Numpy Vectorization And Speedup

Question

I found was a small code snippet that used to be a double for loop and I managed to bring it to a single for loop with vectorization. Having dones this resulted in a drastic time improvement so I was wondering if it is possible to get rid of the second for loop here via vectorization as well and if it would improve the performance.

import numpy as np
from timeit import default_timer as timer
nlin, npix = 478, 480
bb = np.random.rand(nlin,npix)
slope = -8
fac = 4
offset= 0
barray = np.zeros([2,2259]);

timex = timer()
for y in range(nlin):
    for x in range(npix):
        ling=(np.ceil((x-y/slope)*fac)+1-offset).astype(np.int);
        barray[0,ling] +=1;
        barray[1,ling] +=bb[y,x];
newVar = np.copy(barray)
print(timer() - timex)

So the ling can be taken out of the loops by creating the following matrix

lingMat = (np.ceil((np.vstack(npixrange)-nlinrange/slope)*fac)+1-offset).astype(np.int);

which satisfies lingMat[x,y] = "ling in the for loop at x and y". And this gives a first step of the vectorization.

Answer 1

In terms of vectorization, you could potentially use something based on np.add.at:

def yaco_addat(bb,slope,fac,offset):
    barray = np.zeros((2,2259),dtype=np.float64)
    nlin_range = np.arange(nlin)
    npix_range = np.arange(npix)
    ling_mat = (np.ceil((npix_range-nlin_range[:,None]/slope)*fac)+1-offset).astype(np.int)  
    np.add.at(barray[0,:],ling_mat,1)
    np.add.at(barray[1,:],ling_mat,bb) 
    return barray

However, I would suggest you to optimize this directly with numba, using @jit decorator with option nopython=True, which gives you:

import numpy as np
from numba import jit

nlin, npix = 478, 480
bb = np.random.rand(nlin,npix)
slope = -8
fac = 4
offset= 0

def yaco_plain(bb,slope,fac,offset):
    barray = np.zeros((2,2259),dtype=np.float64)
    for y in range(nlin):
        for x in range(npix):
            ling=(np.ceil((x-y/slope)*fac)+1-offset).astype(np.int)
            barray[0,ling] += 1
            barray[1,ling] += bb[y,x]
    return barray

@jit(nopython=True)
def yaco_numba(bb,slope,fac,offset):
    barray = np.zeros((2,2259),dtype=np.float64)
    for y in range(nlin):
        for x in range(npix):
            ling = int((np.ceil((x-y/slope)*fac)+1-offset))
            barray[0,ling] += 1
            barray[1,ling] += bb[y,x]    
    return barray

Let's check the outputs

np.allclose(yaco_plain(bb,slope,fac,offset),yaco_addat(bb,slope,fac,offset))
>>> True
np.allclose(yaco_plain(bb,slope,fac,offset),yaco_jit(bb,slope,fac,offset))
>>> True

and now time these

%timeit yaco_plain(bb,slope,fac,offset)
>>> 648 ms ± 4.14 ms per loop (mean ± std. dev. of 7 runs, 1 loop each)

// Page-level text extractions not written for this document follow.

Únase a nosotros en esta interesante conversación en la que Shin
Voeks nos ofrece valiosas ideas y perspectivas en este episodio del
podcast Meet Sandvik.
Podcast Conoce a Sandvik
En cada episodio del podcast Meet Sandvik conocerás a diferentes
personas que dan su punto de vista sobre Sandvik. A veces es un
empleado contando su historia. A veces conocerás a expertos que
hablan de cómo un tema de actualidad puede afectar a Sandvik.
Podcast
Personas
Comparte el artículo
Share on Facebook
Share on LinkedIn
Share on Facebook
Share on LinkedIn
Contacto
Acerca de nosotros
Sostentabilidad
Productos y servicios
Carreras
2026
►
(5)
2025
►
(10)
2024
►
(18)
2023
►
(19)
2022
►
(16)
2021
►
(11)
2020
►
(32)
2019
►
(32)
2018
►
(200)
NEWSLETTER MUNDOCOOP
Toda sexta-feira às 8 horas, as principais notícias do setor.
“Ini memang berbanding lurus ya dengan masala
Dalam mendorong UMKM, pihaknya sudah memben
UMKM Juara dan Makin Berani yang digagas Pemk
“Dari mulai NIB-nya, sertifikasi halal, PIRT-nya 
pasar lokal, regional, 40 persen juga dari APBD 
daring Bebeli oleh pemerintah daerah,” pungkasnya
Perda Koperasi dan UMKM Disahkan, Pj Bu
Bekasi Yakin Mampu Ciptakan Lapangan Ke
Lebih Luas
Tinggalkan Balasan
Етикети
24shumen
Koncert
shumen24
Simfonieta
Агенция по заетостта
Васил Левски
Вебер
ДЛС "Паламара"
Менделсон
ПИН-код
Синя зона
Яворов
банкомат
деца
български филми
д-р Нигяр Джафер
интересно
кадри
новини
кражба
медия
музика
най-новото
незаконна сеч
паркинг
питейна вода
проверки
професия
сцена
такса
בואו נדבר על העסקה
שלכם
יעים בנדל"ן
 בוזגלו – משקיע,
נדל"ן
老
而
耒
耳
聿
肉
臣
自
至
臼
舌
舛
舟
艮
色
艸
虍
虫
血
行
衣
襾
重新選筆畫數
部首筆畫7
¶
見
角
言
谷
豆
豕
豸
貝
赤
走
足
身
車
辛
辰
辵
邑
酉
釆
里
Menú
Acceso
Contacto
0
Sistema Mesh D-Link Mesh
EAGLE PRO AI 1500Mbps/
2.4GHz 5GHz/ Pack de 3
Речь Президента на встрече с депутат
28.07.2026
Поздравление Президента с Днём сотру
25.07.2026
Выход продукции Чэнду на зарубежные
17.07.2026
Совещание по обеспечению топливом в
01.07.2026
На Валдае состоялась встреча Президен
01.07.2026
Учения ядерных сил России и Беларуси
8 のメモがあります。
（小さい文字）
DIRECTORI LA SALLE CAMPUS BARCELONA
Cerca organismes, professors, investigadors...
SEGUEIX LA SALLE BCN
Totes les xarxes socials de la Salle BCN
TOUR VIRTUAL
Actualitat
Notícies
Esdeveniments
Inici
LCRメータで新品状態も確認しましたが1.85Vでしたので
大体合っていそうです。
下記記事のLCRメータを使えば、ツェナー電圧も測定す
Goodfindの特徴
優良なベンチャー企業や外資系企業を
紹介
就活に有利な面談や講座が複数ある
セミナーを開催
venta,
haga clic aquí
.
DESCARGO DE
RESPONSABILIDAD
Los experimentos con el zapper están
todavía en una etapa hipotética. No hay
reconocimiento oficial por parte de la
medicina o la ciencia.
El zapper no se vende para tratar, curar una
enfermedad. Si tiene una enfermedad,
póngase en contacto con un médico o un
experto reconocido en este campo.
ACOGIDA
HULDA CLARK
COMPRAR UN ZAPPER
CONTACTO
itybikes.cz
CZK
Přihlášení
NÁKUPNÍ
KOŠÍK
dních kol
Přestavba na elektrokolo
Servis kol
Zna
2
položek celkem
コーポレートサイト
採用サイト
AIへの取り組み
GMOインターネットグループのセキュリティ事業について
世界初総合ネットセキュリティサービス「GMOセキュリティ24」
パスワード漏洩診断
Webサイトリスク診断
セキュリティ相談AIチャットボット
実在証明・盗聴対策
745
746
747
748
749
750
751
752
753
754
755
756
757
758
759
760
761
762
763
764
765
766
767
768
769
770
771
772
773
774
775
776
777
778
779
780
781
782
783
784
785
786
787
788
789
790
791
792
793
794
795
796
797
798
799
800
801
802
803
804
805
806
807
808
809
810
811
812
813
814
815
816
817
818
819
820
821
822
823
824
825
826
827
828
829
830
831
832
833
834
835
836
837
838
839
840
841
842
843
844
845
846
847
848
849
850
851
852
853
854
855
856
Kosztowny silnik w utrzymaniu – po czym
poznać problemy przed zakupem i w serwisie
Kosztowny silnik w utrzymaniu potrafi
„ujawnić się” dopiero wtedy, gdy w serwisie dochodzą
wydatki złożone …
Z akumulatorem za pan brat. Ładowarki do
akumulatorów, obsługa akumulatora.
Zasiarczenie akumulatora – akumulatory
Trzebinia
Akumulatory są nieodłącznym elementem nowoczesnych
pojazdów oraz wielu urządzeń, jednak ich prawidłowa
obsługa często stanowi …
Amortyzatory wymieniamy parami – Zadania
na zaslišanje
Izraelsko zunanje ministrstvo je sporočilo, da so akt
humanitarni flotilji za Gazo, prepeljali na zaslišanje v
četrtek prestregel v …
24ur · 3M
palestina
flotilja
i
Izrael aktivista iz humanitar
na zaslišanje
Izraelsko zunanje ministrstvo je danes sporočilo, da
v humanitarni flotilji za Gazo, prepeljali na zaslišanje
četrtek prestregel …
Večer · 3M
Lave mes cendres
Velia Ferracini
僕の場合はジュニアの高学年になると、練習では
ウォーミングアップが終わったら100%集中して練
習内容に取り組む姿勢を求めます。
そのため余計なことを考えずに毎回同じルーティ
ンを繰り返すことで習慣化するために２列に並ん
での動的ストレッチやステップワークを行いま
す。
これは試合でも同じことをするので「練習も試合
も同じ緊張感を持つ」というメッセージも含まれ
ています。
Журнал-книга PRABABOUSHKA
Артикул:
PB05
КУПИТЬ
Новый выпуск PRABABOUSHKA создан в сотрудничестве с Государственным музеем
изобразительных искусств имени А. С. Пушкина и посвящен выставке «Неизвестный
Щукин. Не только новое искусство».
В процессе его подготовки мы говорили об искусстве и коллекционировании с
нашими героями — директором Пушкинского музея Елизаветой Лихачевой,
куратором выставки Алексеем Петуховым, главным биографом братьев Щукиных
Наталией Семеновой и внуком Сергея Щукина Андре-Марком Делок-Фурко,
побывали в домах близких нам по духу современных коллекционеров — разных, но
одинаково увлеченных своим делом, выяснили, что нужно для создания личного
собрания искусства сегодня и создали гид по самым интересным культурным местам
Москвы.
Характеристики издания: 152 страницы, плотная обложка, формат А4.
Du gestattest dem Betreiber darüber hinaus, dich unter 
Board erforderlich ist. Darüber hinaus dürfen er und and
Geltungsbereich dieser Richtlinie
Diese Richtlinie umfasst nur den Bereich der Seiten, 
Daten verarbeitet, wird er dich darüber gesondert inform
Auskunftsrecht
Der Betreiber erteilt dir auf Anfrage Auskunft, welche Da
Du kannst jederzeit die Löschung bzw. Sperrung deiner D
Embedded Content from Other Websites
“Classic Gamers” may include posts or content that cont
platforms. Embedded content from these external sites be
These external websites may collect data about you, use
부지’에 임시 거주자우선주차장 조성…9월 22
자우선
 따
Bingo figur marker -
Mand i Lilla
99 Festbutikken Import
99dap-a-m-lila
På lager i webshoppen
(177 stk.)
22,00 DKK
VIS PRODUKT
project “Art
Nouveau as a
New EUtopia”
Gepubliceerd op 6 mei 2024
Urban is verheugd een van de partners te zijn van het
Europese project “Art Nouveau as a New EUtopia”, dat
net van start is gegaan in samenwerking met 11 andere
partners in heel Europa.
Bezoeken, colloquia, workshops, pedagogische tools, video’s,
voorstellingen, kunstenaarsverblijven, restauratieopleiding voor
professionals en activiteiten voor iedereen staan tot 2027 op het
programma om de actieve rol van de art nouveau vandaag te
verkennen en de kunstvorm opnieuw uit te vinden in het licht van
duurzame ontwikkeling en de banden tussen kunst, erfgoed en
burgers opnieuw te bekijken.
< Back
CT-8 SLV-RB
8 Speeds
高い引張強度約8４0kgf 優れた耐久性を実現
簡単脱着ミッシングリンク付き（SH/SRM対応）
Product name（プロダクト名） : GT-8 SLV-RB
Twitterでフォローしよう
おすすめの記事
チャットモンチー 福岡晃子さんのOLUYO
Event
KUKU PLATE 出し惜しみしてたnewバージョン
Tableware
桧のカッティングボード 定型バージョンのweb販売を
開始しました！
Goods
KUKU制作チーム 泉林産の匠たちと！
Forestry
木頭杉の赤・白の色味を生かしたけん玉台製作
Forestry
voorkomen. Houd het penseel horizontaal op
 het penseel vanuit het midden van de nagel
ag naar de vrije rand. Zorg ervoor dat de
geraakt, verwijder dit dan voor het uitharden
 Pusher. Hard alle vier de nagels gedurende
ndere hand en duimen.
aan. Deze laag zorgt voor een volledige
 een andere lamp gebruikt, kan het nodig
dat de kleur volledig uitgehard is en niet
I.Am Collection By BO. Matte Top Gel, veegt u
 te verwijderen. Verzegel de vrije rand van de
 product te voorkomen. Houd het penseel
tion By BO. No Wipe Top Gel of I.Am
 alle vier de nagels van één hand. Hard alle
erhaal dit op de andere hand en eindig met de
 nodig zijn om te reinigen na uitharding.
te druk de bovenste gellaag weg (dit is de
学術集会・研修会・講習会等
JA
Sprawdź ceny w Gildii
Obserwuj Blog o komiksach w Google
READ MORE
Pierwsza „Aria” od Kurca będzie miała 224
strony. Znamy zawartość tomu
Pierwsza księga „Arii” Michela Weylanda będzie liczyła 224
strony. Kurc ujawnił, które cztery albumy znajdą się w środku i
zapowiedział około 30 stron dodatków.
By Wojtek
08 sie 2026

%timeit yaco_addat(bb,slope,fac,offset)
>>> 27.2 ms ± 92.3 µs per loop (mean ± std. dev. of 7 runs, 10 loops each)

%timeit yaco_jit(bb,slope,fac,offset)
>>> 505 µs ± 995 ns per loop (mean ± std. dev. of 7 runs, 1000 loops each)

resulting in an optimized function that is way quicker than the initial 2 loops version and 53x faster than the np.add.at one. Hope this helps.